- Work item
Make an exact copy of the entries below, with all images left out.
◇ ◇ ◇ ◇ ◇
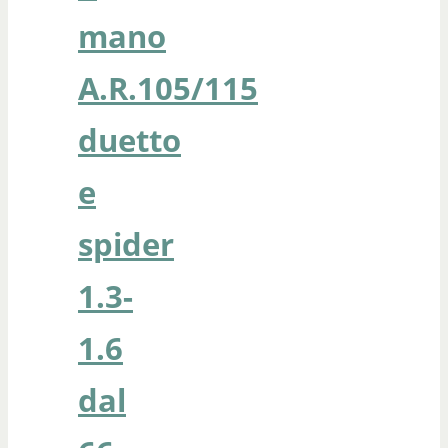
mano
A.R.105/115
duetto
e
spider
1.3-
1.6
dal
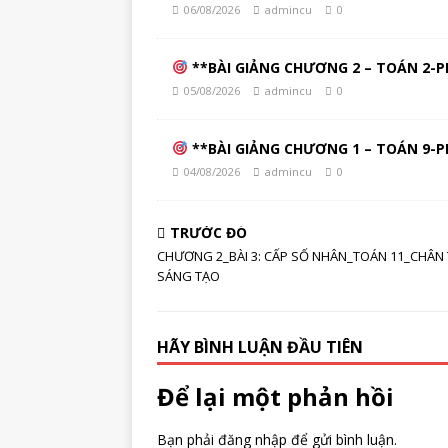
06/08/2026
admincu
0
**BÀI GIẢNG CHƯƠNG 2 – TOÁN 2-PH
05/08/2026
admincu
0
**BÀI GIẢNG CHƯƠNG 1 – TOÁN 9-PH
04/08/2026
admincu
0
TRƯỚC ĐÓ
CHƯƠNG 2_BÀI 3: CẤP SỐ NHÂN_TOÁN 11_CHÂN 
SÁNG TẠO
HÃY BÌNH LUẬN ĐẦU TIÊN
Để lại một phản hồi
Bạn phải
đăng nhập
để gửi bình luận.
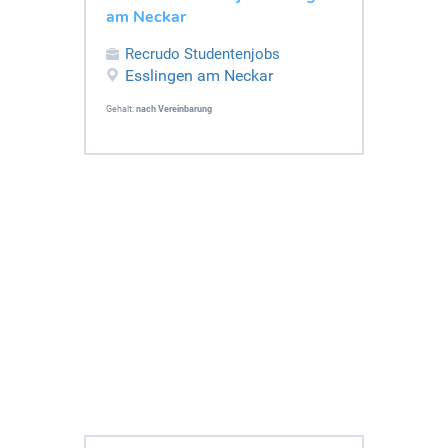
am Neckar
Recrudo Studentenjobs
Esslingen am Neckar
Gehalt:
nach Vereinbarung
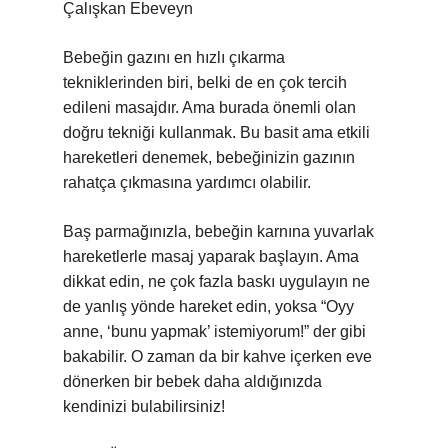
Çalışkan Ebeveyn
Bebeğin gazını en hızlı çıkarma
tekniklerinden biri, belki de en çok tercih
edileni masajdır. Ama burada önemli olan
doğru tekniği kullanmak. Bu basit ama etkili
hareketleri denemek, bebeğinizin gazının
rahatça çıkmasına yardımcı olabilir.
Baş parmağınızla, bebeğin karnına yuvarlak
hareketlerle masaj yaparak başlayın. Ama
dikkat edin, ne çok fazla baskı uygulayın ne
de yanlış yönde hareket edin, yoksa “Oyy
anne, ‘bunu yapmak’ istemiyorum!” der gibi
bakabilir. O zaman da bir kahve içerken eve
dönerken bir bebek daha aldığınızda
kendinizi bulabilirsiniz!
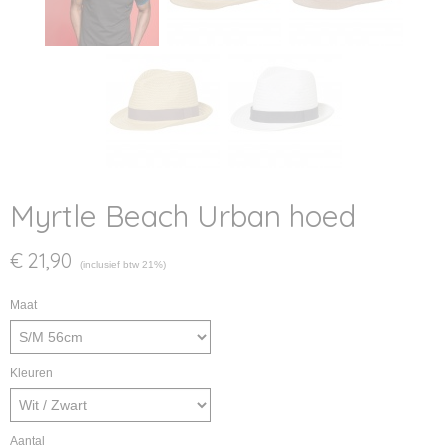
Myrtle Beach Urban hoed
€ 21,90
(inclusief btw 21%)
Maat
Kleuren
Aantal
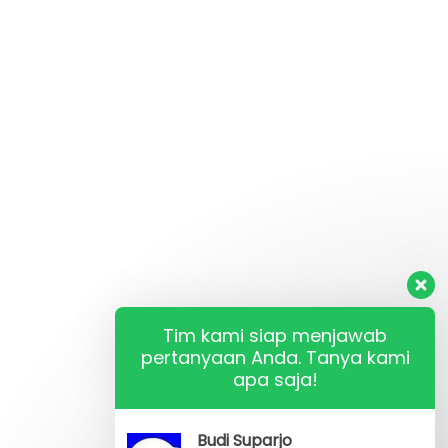
Tim kami siap menjawab
pertanyaan Anda. Tanya kami
apa saja!
Budi Suparjo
◇ ◇ ◇ ◇ ◇
- Solution below
mano
A.R.105/115
duetto
e
spider
1.3-
1.6
dal
06/08/2026
admincu
0
**BÀI GIẢNG CHƯƠNG 2 – TOÁN 2-PH
05/08/2026
admincu
0
**BÀI GIẢNG CHƯƠNG 1 – TOÁN 9-PH
04/08/2026
admincu
0
TRƯỚC ĐÓ
CHƯƠNG 2_BÀI 3: CẤP SỐ NHÂN_TOÁN 11_CHÂN 
SÁNG TẠO
HÃY BÌNH LUẬN ĐẦU TIÊN
Để lại một phản hồi
Bạn phải
đăng nhập
để gửi bình luận.
am Neckar
Recrudo Studentenjobs
Esslingen am Neckar
Gehalt:
nach Vereinbarung
Çalışkan Ebeveyn
Bebeğin gazını en hızlı çıkarma
tekniklerinden biri, belki de en çok tercih
edileni masajdır. Ama burada önemli olan
doğru tekniği kullanmak. Bu basit ama etkili
hareketleri denemek, bebeğinizin gazının
rahatça çıkmasına yardımcı olabilir.
Baş parmağınızla, bebeğin karnına yuvarlak
hareketlerle masaj yaparak başlayın. Ama
dikkat edin, ne çok fazla baskı uygulayın ne
de yanlış yönde hareket edin, yoksa “Oyy
anne, ‘bunu yapmak’ istemiyorum!” der gibi
bakabilir. O zaman da bir kahve içerken eve
dönerken bir bebek daha aldığınızda
kendinizi bulabilirsiniz!
Myrtle Beach Urban hoed
€ 21,90
(inclusief btw 21%)
Maat
Kleuren
Aantal
Tim kami siap menjawab
pertanyaan Anda. Tanya kami
apa saja!
Budi Suparjo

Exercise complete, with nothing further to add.